Q: What feedback have you received from your broad range of customers?
A: Internal communication is working with Quality Assurance; getting communication out to chefs not to use any raw red Roma, red plum or round red tomatoes from unapproved sources, and interacting closely with distributors insuring none are being shipped to our accounts until further updates from FDA.
Everyone is waiting right now for FDA to issue another update on what the situation is. Florida tomatoes at this point haven’t been approved for use in the marketplace. These growers are major suppliers. A lot of people are waiting for the OK on that from FDA. That would have an impact on the market. California production hasn’t really started to any degree.
Q: Different retailers and foodservice operators are taking varied actions, some choosing to pull all raw red Romas, plum and red round tomatoes nationwide, some pulling selectively, some not at all. How does one determine the right approach?
A: FDA’s warnings have created some confusion. FDA first advised that just consumers in Texas and New Mexico not eat certain tomatoes, but it was OK for everyone else. This didn’t seem to make sense. Many people had the same questions; if you couldn’t eat certain tomatoes in Texas, but went over the state line to Oklahoma and ate those same tomatoes, couldn’t they make you sick?

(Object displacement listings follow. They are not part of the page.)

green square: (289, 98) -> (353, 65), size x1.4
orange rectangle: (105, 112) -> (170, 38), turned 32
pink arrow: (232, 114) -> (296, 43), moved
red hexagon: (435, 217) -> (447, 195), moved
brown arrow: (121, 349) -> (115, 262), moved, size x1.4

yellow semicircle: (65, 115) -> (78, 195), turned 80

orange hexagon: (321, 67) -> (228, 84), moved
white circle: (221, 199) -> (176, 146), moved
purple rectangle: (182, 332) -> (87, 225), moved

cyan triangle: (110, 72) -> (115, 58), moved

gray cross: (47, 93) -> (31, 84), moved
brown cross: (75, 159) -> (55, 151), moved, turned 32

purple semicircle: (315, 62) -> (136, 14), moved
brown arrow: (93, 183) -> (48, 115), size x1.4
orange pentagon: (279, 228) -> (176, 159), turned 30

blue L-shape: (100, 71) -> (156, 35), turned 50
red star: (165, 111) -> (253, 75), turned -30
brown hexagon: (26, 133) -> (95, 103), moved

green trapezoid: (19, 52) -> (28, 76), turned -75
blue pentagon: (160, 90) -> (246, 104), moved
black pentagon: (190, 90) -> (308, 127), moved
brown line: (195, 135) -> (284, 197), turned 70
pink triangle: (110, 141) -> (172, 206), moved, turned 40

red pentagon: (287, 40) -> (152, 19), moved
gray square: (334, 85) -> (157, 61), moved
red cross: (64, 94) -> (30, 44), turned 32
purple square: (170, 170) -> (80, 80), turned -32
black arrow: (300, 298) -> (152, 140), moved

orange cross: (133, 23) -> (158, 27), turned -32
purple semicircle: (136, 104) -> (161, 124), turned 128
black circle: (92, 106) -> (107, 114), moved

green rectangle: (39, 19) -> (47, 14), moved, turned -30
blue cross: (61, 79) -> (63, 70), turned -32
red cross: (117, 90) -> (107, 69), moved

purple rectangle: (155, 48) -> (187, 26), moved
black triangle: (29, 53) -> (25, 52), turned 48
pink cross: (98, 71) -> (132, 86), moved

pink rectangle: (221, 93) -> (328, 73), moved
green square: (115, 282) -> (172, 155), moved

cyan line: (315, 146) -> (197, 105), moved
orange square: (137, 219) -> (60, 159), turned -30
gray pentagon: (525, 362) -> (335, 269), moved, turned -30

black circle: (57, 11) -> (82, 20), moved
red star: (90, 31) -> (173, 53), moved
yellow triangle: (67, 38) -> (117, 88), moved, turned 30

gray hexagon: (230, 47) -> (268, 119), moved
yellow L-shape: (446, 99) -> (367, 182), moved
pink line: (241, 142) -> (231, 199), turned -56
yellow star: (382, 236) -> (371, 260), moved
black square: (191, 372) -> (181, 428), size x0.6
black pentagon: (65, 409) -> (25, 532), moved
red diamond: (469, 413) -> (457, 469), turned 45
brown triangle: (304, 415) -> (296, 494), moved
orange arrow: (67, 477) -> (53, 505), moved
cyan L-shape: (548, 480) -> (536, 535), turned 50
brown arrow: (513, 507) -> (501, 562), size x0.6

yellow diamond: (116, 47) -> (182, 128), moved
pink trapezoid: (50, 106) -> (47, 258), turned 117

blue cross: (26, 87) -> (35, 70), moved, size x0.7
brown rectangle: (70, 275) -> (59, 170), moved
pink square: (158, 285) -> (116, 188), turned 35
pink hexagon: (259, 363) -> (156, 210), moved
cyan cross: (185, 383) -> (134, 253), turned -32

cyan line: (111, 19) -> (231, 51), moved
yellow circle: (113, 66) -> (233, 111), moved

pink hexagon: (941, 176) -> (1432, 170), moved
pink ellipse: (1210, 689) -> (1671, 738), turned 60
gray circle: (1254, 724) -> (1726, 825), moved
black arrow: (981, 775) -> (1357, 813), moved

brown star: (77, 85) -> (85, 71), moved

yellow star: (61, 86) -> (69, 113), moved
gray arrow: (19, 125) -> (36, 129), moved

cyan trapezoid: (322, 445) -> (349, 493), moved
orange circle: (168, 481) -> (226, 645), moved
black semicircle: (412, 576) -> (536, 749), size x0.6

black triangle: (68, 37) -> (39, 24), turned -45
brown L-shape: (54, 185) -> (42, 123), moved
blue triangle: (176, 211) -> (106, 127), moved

I can’t speak for the FDA, but it seems they were going on where the largest number of food borne illnesses had broken out. From a supply-chain point of view, it makes it very challenging and difficult to understand the logistics — It is not OK in Texas and New Mexico, but perfectly fine in neighboring states?
Without knowing the source of where product came from, it’s very difficult to pinpoint — tomatoes from this supplier are affected, so don’t use them. It can take weeks to identify the source of the problem, and oftentimes, it is never definitively determined, or by the time it is, it’s too late.
Q: Couldn’t the damage be significantly lessened if the industry’s traceback systems were stronger?
A: Traceability continues to be the missing link. The amount of time it takes to identify the source is just too long. Simply, most of the product is destroyed or out of the supply chain by then. This situation has a rippling effect. Growers have product in the field they can’t sell, re-packers have hundreds of thousands of tomatoes just sitting there, distributors have pallets they can’t ship to accounts. Warehouses are holding restricted product.
Retailers and foodservice operators can’t use cases in the back room — it’s an ongoing, perpetuating problem. The industry has all these tomatoes in the system and FDA has put out a directive not to consume the products.
The big difference between retail and foodservice right now is flexibility.
On the merchandising side, retailers can sell more SKUs or larger displays of cherry tomatoes, grape tomatoes or tomatoes on the vine.
Restaurants that use slicers for sandwiches have few options.
On the procurement side, those foodservice operators with aligned supply chains have to decide whether to go outside those loops or simply not carry the product.
Maurice is a sharp guy, and he caught on the absurdity of the FDA’s initial approach quickly:
Many people had the same questions; if you couldn’t eat certain tomatoes in Texas, but went over the state line to Oklahoma and ate those same tomatoes, couldn’t they make you sick?
Traceability remains crucial, but this particular outbreak reminds us that, as Dr. James Gorny explained, you can’t start doing trace back until FDA has done the epidemiology that tells us where the product was purchased. In this case, that took six weeks — just for New Mexico.
Just looking at the geography. It is hard to imagine this outbreak could be sourced anywhere but Mexico, but FDA has not yet been willing to take Florida off the hook.
Many thanks to both Mike O’Brien of Schnuck Markets, Maurice Totty of Foodbuy and the Compass Group for sharing their experience during this tumultuous time with the whole industry. They truly perform a generous and much needed service during challenging times.